Vorliegender Text:
Wie große inhabergeführte Buchhandlungen reagieren

"Wenn wir aus der Krise rauskommen, sind wir möglicherweise bekannter als vorher"

3. April 2020
von Stefan Hauck
Hohe Internet-Präsenz und bis zu 500 Bestellungen am Tag, selbst über Instagram: Wie geht es großen inhabergeführten Buchhandlungen mit hoher Mitarbeiterzahl in Zeiten von Corona? Das Börsenblatt hat bei vier jungen Chefs nachgefragt, wie sie ihre Buchhandlung durch die kommenden Wochen steuern.

"Ein Überbrückungskredit bedeutet: Die Darlehen mit Zins zurückzahlen"

"Wir haben eine Betriebsgröße, mit der wir nichts beantragen können, da ist in Rheinland-Pfalz keine Förderung vorgesehen", sagt Robert Duchstein, der seit 2017 die Buchhandlung Reuffel in Koblenz, Mayen und Montabaur führt. Für ihn bedeutet das: Die Hausbank fragen, die dann auch für die Abwicklung von Überbrückungskrediten zuständig ist. "Aber letztlich heißt das: Wir müssen mit Fremdmitteln die Kosten decken und müssen diese Darlehen wieder mit Zins zurückzahlen." Wenn die Läden wieder öffnen dürfen, werde man erhebliche Teile des Gewinns in die Tilgung der Darlehen stecken müssen: "Dann haben wir in unserer renditenschwachen Branche über Jahre hinaus keine Mittel für Investitionen", fürchtet er.

Vorliegende Daten:
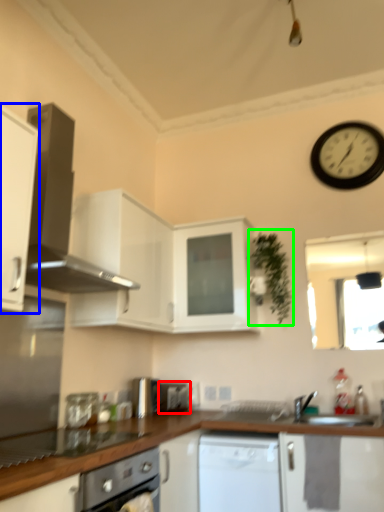
Question: Which object is positioned closest to appliance (highlighted by a red box)? Select from cabinetry (highlighted by a blue box) and plant (highlighted by a green box).

Choices:
 (A) cabinetry
 (B) plant

Answer: (B)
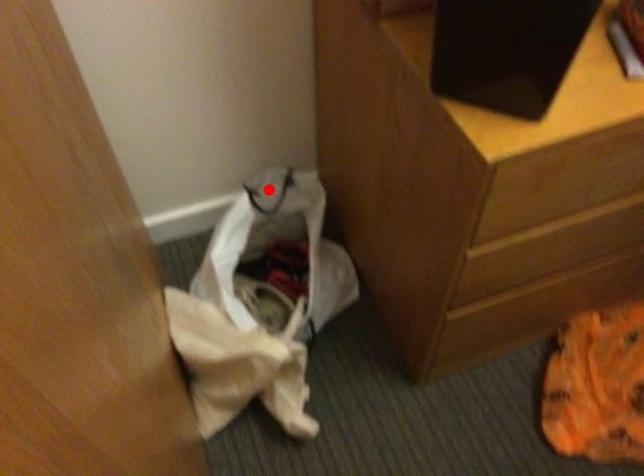
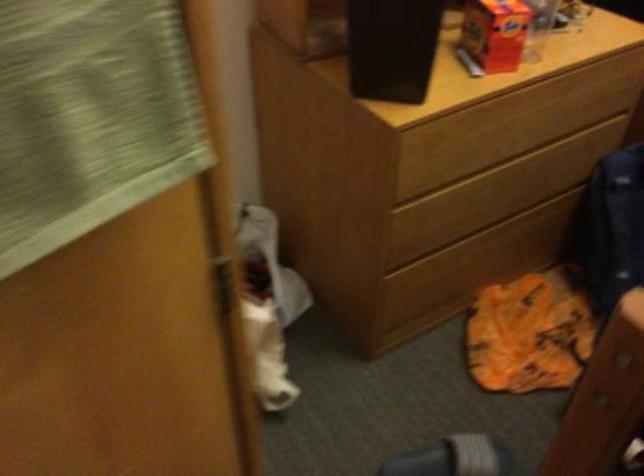
Question: I am providing you with two images of the same scene from different viewpoints. A red point is marked on the first image. At the location where the point appears in image 1, is it still visible in image 2?

Choices:
 (A) Yes
 (B) No

Answer: (B)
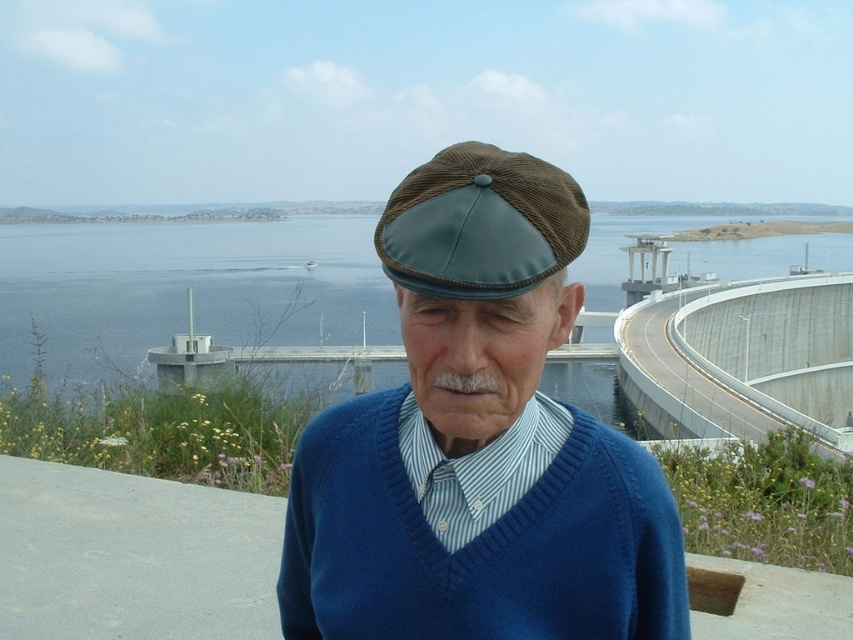
Describe the element at coordinates (183, 289) in the screenshot. I see `blue water at center` at that location.

Can you confirm if blue water at center is shorter than blue knitted sweater at center?

No.

Is point (608, 276) closer to viewer compared to point (109, 481)?

No, it is behind (109, 481).

Where is `blue water at center`? blue water at center is located at coordinates (183, 289).

Between blue knitted sweater at center and brown corduroy cap at center, which one appears on the right side from the viewer's perspective?

brown corduroy cap at center

Can you confirm if blue knitted sweater at center is positioned to the left of brown corduroy cap at center?

Indeed, blue knitted sweater at center is positioned on the left side of brown corduroy cap at center.

Is point (798, 627) closer to camera compared to point (457, 269)?

That is False.

The image size is (853, 640). I want to click on blue knitted sweater at center, so click(x=132, y=556).

Does concrete at right have a lesser width compared to brown corduroy cap at center?

Incorrect, concrete at right's width is not less than brown corduroy cap at center's.

Is concrete at right further to camera compared to brown corduroy cap at center?

Yes, concrete at right is further from the viewer.

Describe the element at coordinates (735, 355) in the screenshot. I see `concrete at right` at that location.

I want to click on concrete at right, so click(x=735, y=355).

Deine Aufgabe:
Schreib den Artikel über große inhabergeführte Buchhandlungen in der Corona-Krise weiter, direkt im Anschluss an seinen letzten Satz.

Ergebnis:
Duchstein hofft, dass sein Bundesland und der Bund bei Unterstützungsmöglichkeiten noch nachbessern: "Der klassische Mittelstand mit bis zu 250 Mitarbeitern ist das Rückgrat der deutschen Wirtschaft – und für die gibt es keine Förderung!", zeigt er sich verärgert. "Das kann so nicht bleiben." Mit seinen Vermietern für die vier Standorte hat er bereits gesprochen: "Sie sind uns partnerschaftlich verbunden und sind meist entgegenkommend." Viele der knapp 100 Mitarbeiter sind seit 18. März in Kurzarbeit, und Duchstein hat das Kurzarbeitergeld aufgestockt: "Die Mitarbeiterinnen und Mitarbeiter sind das Herz von Reuffel und ich unterstütze sie, so es irgend möglich ist."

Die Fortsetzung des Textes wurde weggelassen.